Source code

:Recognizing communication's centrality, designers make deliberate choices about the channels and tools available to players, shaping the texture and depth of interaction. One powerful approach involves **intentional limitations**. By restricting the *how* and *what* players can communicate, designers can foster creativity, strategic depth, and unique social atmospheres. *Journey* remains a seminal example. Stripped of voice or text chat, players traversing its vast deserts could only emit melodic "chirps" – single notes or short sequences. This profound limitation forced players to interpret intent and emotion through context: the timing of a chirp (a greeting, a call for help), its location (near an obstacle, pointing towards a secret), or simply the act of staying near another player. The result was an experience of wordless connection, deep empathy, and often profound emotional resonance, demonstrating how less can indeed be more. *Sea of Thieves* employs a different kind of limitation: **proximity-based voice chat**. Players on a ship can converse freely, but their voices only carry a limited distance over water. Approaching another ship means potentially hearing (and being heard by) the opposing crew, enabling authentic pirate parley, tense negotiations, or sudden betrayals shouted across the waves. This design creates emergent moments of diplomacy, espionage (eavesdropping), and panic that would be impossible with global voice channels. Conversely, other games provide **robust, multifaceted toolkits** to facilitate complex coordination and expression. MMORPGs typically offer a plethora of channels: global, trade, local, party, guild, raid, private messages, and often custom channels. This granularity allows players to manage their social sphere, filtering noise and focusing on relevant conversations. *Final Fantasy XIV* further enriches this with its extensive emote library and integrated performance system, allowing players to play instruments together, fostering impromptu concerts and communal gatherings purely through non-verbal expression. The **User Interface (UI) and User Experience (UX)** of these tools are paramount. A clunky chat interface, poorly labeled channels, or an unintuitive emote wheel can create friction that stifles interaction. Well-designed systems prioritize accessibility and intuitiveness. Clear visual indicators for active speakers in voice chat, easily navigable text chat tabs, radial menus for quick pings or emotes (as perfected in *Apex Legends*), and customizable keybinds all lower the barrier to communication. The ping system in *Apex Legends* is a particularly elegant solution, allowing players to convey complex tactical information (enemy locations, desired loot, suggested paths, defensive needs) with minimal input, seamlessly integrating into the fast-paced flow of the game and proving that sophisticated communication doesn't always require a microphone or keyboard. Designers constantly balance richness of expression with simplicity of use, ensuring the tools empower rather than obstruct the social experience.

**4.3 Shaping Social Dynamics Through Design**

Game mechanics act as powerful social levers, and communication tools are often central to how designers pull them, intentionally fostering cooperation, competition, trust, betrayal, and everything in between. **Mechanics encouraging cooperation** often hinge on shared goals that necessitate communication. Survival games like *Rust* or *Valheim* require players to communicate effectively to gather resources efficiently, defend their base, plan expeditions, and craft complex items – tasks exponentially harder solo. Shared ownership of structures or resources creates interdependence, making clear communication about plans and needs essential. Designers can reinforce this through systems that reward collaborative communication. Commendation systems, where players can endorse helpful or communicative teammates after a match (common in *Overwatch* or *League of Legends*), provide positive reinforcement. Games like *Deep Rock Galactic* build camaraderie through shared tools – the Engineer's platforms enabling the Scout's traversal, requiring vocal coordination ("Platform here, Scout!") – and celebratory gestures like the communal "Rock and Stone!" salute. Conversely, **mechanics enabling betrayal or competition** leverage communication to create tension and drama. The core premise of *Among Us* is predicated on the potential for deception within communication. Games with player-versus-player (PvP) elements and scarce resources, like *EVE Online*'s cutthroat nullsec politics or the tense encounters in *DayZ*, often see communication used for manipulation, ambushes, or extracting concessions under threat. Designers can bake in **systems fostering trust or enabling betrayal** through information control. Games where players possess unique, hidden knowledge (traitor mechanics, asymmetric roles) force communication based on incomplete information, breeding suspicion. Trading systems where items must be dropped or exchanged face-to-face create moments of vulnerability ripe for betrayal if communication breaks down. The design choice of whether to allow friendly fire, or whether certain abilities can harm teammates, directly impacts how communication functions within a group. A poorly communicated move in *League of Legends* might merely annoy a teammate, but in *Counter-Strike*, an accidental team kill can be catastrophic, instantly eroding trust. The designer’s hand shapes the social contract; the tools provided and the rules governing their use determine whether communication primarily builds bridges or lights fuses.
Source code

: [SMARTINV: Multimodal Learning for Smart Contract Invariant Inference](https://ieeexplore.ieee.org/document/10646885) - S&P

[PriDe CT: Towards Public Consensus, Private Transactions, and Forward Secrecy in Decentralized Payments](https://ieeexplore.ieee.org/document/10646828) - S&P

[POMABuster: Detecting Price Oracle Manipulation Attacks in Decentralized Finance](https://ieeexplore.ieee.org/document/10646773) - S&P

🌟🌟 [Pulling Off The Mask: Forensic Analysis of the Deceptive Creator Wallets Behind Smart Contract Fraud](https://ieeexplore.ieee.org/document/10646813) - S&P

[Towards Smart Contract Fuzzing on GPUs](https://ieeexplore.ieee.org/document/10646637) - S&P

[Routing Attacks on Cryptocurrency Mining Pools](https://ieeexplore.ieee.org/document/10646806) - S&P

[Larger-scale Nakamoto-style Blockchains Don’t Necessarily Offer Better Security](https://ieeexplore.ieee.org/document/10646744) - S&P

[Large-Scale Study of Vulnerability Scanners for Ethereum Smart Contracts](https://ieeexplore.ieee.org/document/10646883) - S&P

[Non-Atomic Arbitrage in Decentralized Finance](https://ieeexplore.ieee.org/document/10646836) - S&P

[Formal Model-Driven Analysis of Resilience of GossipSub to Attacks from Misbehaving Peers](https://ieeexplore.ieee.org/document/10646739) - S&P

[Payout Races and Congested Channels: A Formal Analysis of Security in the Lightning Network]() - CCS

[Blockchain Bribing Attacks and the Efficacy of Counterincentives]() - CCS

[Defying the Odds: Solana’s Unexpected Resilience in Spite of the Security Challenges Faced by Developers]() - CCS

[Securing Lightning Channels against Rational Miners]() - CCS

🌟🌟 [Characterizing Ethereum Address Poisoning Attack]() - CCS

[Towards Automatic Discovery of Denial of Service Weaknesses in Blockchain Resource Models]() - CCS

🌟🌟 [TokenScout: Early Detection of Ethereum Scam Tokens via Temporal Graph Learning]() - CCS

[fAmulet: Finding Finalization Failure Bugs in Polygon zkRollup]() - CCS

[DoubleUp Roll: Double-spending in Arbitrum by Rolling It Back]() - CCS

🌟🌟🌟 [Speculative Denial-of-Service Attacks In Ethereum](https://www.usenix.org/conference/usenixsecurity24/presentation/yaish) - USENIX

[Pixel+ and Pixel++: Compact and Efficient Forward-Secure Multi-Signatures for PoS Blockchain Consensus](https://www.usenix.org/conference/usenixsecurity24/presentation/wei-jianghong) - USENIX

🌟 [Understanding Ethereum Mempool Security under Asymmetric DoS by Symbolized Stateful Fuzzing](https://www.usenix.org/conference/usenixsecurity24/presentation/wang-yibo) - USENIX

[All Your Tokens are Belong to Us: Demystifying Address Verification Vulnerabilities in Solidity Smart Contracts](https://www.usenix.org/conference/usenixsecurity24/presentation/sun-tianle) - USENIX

## WORK INSTRUCTIONS
Show all lines in the entries above where the string "Address" appears.

## EXERCISE RESPONSE
🌟🌟 [Characterizing Ethereum Address Poisoning Attack]() - CCS
[All Your Tokens are Belong to Us: Demystifying Address Verification Vulnerabilities in Solidity Smart Contracts](https://www.usenix.org/conference/usenixsecurity24/presentation/sun-tianle) - USENIX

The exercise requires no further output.